The Blizzard Baby's tricks have gotten bolder with each passing year. Just last fall, Rice invited kids from his hometown of New Rochelle, N.Y., to the Baltimore area for a tour of the Ravens' training facility. His mother just happened to be in town and joined them. And Rice just happened to think it would be funny to run onto the field and tackle her in front of the kids. So he did. And Janet laughed the loudest.

In June, he took his mother and three siblings to the Bahamas for some relaxation and, as it turned out, high jinks by the sea. After Janet went to sleep, Rice painted her face with baby powder. In a nod to the godfather of punk, Ashton Kutcher, he took photos and showed them to everyone.

Why does Rice play tricks on his mother so much?

"Because she does it to me," he said, adding: "I'm very proud to say I'm a mother's boy. I am a certified mother's boy with a check on it."

Rice, 24, saves his best tricks for Sundays, escaping defenders significantly bigger than he is. At 5-foot-8, Rice is one of the craftiest running backs in the NFL, having amassed 1,776 all-purpose yards and six touchdowns last season, his third with the Ravens.

Few people expected such production when Baltimore selected him in the second round of the 2008 draft with the 55th pick. He had a successful career at Rutgers but was widely regarded as too small to be an NFL star. But he has been overcoming long odds his entire life, with his mother always by his side.

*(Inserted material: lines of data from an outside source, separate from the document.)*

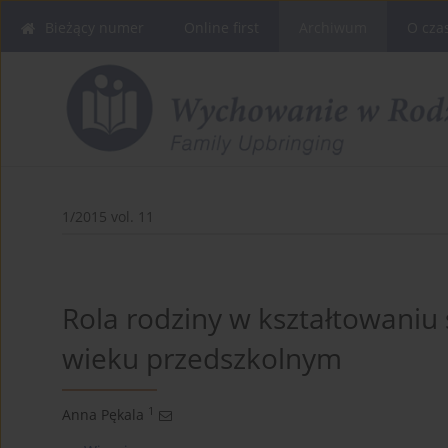
Bieżący numer
Online first
Archiwum
O cza
1/2015 vol. 11
Rola rodziny w kształtowaniu 
wieku przedszkolnym
1
Anna Pękala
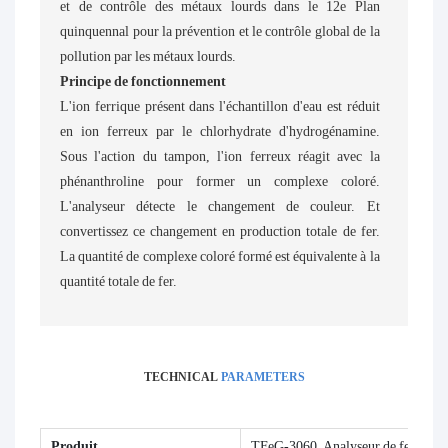
et de contrôle des métaux lourds dans le 12e Plan
quinquennal pour la prévention et le contrôle global de la
pollution par les métaux lourds.
Principe de fonctionnement
L'ion ferrique présent dans l'échantillon d'eau est réduit
en ion ferreux par le chlorhydrate d'hydrogénamine.
Sous l'action du tampon, l'ion ferreux réagit avec la
phénanthroline pour former un complexe coloré.
L'analyseur détecte le changement de couleur. Et
convertissez ce changement en production totale de fer.
La quantité de complexe coloré formé est équivalente à la
quantité totale de fer.
TECHNICAL
PARAMETERS
Produit
TFeG-3060 Analyseur de fer total 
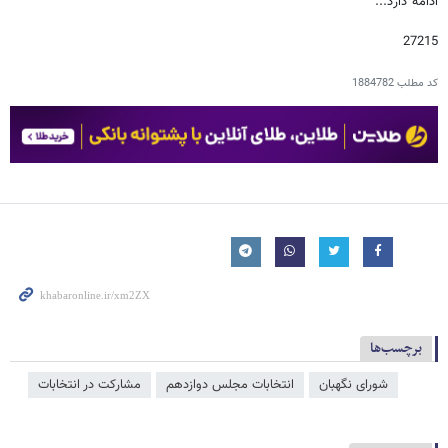
ادامه دارد...
27215
کد مطلب
1884782
برچسب‌ها
شورای نگهبان
انتخابات مجلس دوازدهم
مشارکت در انتخابات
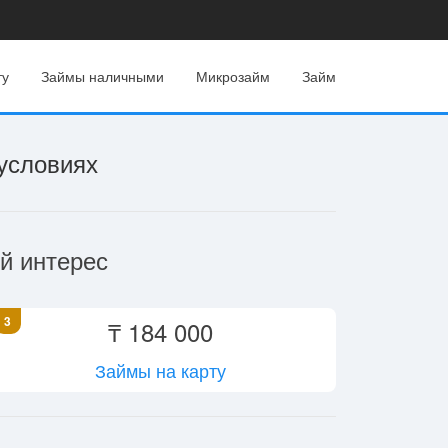
ту
Займы наличными
Микрозайм
Займ
условиях
й интерес
3
₸ 184 000
Займы на карту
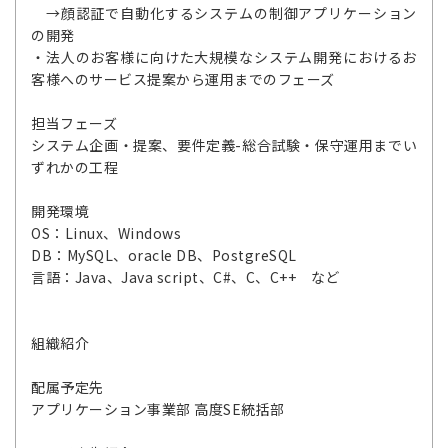
→顔認証で自動化するシステムの制御アプリケーション
の開発
・法人のお客様に向けた大規模なシステム開発におけるお
客様へのサービス提案から運用までのフェーズ
担当フェーズ
システム企画・提案、要件定義-総合試験・保守運用までい
ずれかの工程
開発環境
OS：Linux、Windows
DB：MySQL、oracle DB、PostgreSQL
言語：Java、Java script、C#、C、C++ など
組織紹介
配属予定先
アプリケーション事業部 高度SE統括部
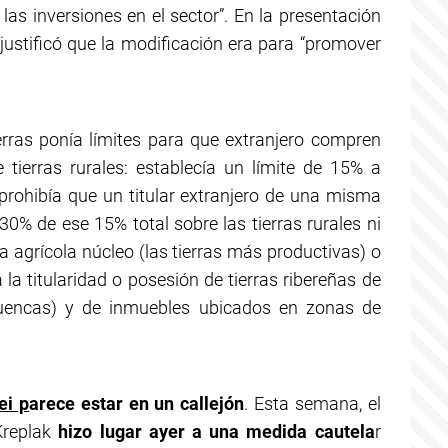
 las inversiones en el sector”. En la presentación
justificó que la modificación era para “promover
rras ponía
límites para que extranjero compren
tierras rurales: establecía un límite de 15% a
prohibía que un titular extranjero de una misma
0% de ese 15% total sobre las tierras rurales ni
a agrícola núcleo (las tierras más productivas) o
la titularidad o posesión de tierras ribereñas de
cuencas) y de inmuebles ubicados en zonas de
ei p
arece estar en un callejón
. Esta semana, el
Kreplak
hizo lugar ayer a una medida cautela
r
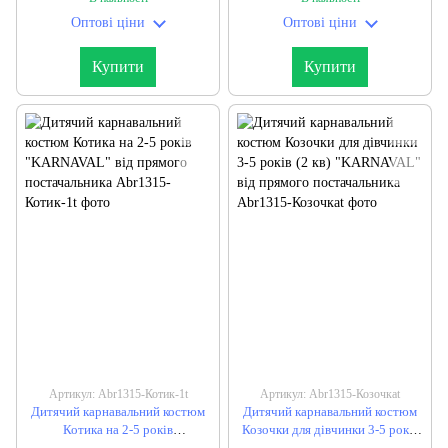
Оптові ціни
Оптові ціни
Купити
Купити
Артикул: Abr1315-Котик-1t
Артикул: Abr1315-Козочкаt
Дитячий карнавальний костюм
Дитячий карнавальний костюм
Котика на 2-5 років
Козочки для дівчинки 3-5 років
"KARNAVAL" від прямого
(2 кв) "KARNAVAL" від прямого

The relationship between Rice and Janet, 48, is tighter than a well-thrown spiral, having endured poverty and loss. Rice's rise from The Hollows -- a housing project in New Rochelle, N.Y., where gunfire seemed as commonplace as pickup football on concrete -- to the NFL is chronicled in an "E:60" feature scheduled to air at 7 p.m. ET Tuesday on ESPN.

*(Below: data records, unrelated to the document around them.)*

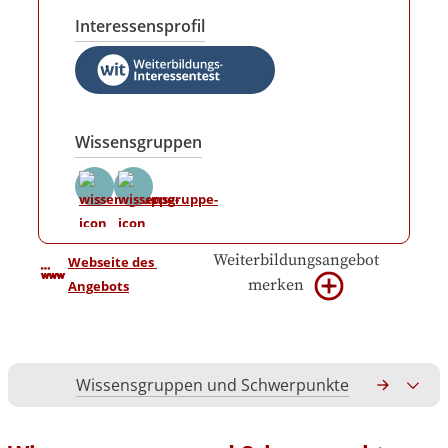
Interessensprofil
Wissensgruppen
Weiterbildungsangebot
Webseite des 
merken
Angebots
Wissensgruppen und Schwerpunkte
Gesamtko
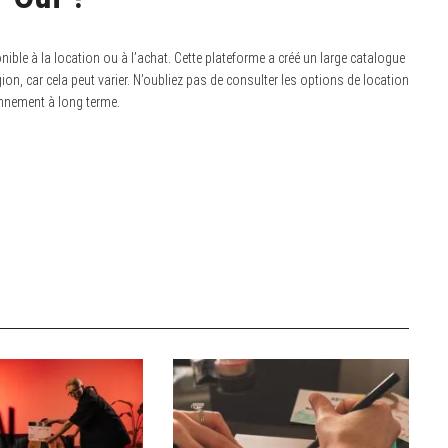
ible à la location ou à l’achat. Cette plateforme a créé un large catalogue
 région, car cela peut varier. N’oubliez pas de consulter les options de location
nnement à long terme.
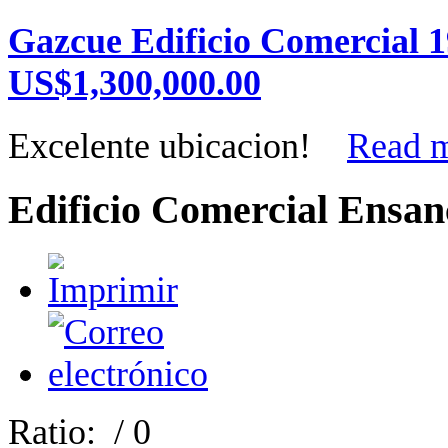
Gazcue Edificio Comercial 1
US$1,300,000.00
Excelente ubicacion!
Read m
Edificio Comercial Ensa
Ratio:
/ 0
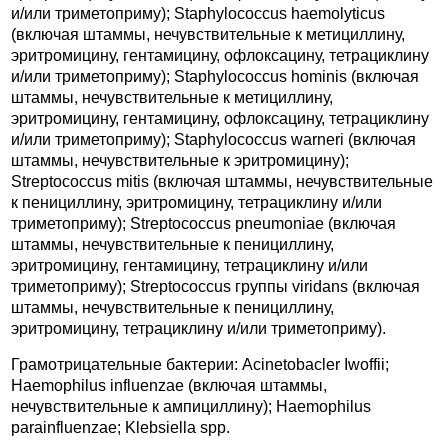
и/или триметоприму); Staphylococcus haemolyticus
(включая штаммы, нечувствительные к метициллину,
эритромицину, гентамицину, офлоксацину, тетрациклину
и/или триметоприму); Staphylococcus hominis (включая
штаммы, нечувствительные к метициллину,
эритромицину, гентамицину, офлоксацину, тетрациклину
и/или триметоприму); Staphylococcus warneri (включая
штаммы, нечувствительные к эритромицину);
Streptococcus mitis (включая штаммы, нечувствительные
к пенициллину, эритромицину, тетрациклину и/или
триметоприму); Streptococcus pneumoniae (включая
штаммы, нечувствительные к пенициллину,
эритромицину, гентамицину, тетрациклину и/или
триметоприму); Streptococcus группы viridans (включая
штаммы, нечувствительные к пенициллину,
эритромицину, тетрациклину и/или триметоприму).
Грамотрицательные бактерии: Acinetobacler Iwoffii;
Haemophilus influenzae (включая штаммы,
нечувствительные к ампициллину); Haemophilus
parainfluenzae; Klebsiella spp.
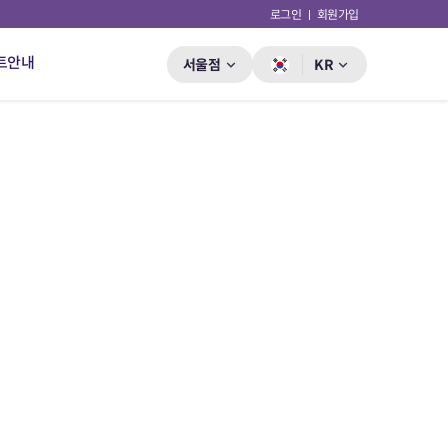
로그인
회원가입
트안내
서울점
KR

"My childhood was different, needless to say," Rice said. "But it was nothing that I couldn't overcome because of how strong my mom was throughout the process."

Rice was a year old when his father, Calvin Reed, was killed in Mount Vernon, N.Y. Reed was the unintended victim of a drive-by shooting. Ray's cousin Myshaun Rice-Nichols served as a father figure to him in the following years. But when Ray was 11, Myshaun died in a car accident. Throughout the chaos, the bond between Ray and Janet grew firmer.

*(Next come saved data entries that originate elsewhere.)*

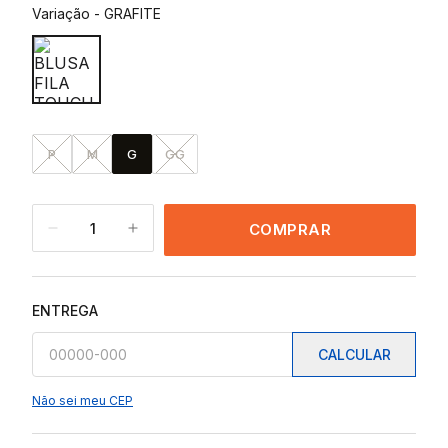
Variação
-
GRAFITE
P
M
G
GG
1
COMPRAR
ENTREGA
CALCULAR
Não sei meu CEP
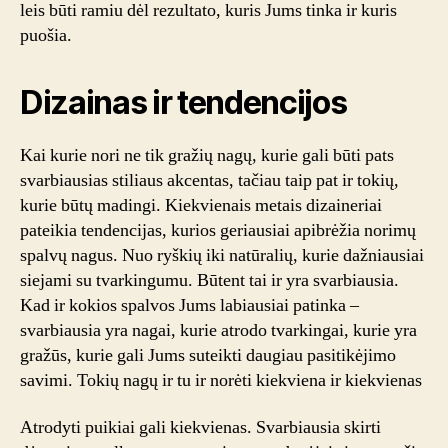
leis būti ramiu dėl rezultato, kuris Jums tinka ir kuris
puošia.
Dizainas ir tendencijos
Kai kurie nori ne tik gražių nagų, kurie gali būti pats
svarbiausias stiliaus akcentas, tačiau taip pat ir tokių,
kurie būtų madingi. Kiekvienais metais dizaineriai
pateikia tendencijas, kurios geriausiai apibrėžia norimų
spalvų nagus. Nuo ryškių iki natūralių, kurie dažniausiai
siejami su tvarkingumu. Būtent tai ir yra svarbiausia.
Kad ir kokios spalvos Jums labiausiai patinka –
svarbiausia yra nagai, kurie atrodo tvarkingai, kurie yra
gražūs, kurie gali Jums suteikti daugiau pasitikėjimo
savimi. Tokių nagų ir tu ir norėti kiekviena ir kiekvienas
Atrodyti puikiai gali kiekvienas. Svarbiausia skirti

Janet was forced to hold several jobs. To help ends meet, Rice got a job at a barbershop sweeping floors and removing hair from customers' clothes.

"I was brushing people off, bringing my little tips home to my mom, whether it was 10, 15 dollars," he said.

When he was in high school, he returned home one day to see his mother in tears. She had been fired from her job working in a day care center because, she said, she asked for a raise.

"Any time you watch your mom cry, it's not a good feeling," he said. "There were times I would think like, 'There's fast money out there. Do I need to go work? Do I need to go hustle or do this?' I never reverted to that. I never reverted to the streets. I never made an excuse for my mom's situation."

But he did make a promise. Rice vowed he would make it to the NFL and financially take care of his mother. This time, he wasn't joking. After he signed a four-year, $2.8 million deal with the Ravens, he bought his mother a new apartment near The Hollows. In 2009, he bought her an Acura, then replaced it with a Lexus last year.

"Trust me, I know he has something up his sleeve for next year," Janet said, her voice rising with excitement. "As soon as I get used to driving it, he just takes it away and gets me something better."

The two speak to each other by telephone every morning, usually as Rice is driving to the Ravens' training facility and his mother is driving to the middle school at which she teaches. If he doesn't call her by 8 a.m., she calls him repeatedly until he picks up, even on game days. They talk for about 5 to 10 minutes, catching up on each other's lives.

Then it's time for Rice to pull a prank. He passes the phone to teammates, who hoot and holler into the phone, some shouting: "Mama's boy! Mama's boy!"

"I've talked to Lardarius Webb; there's Ray Lewis in the background," Janet said. "All the guys there know me. They all joke with us in the morning."

Asked to describe their relationship, Janet said she and her son are carbon copies of each other, laughing at the fact that he inherited her height (Janet is 4-11).

"When I see Ray, I see myself," Janet said. "He's a people person. He's friendly and has a lot of laughter. And he's a jokester. Basically, no one can ever come between us. He's more than just my son. He's my friend."

David Picker is a producer for "E:60."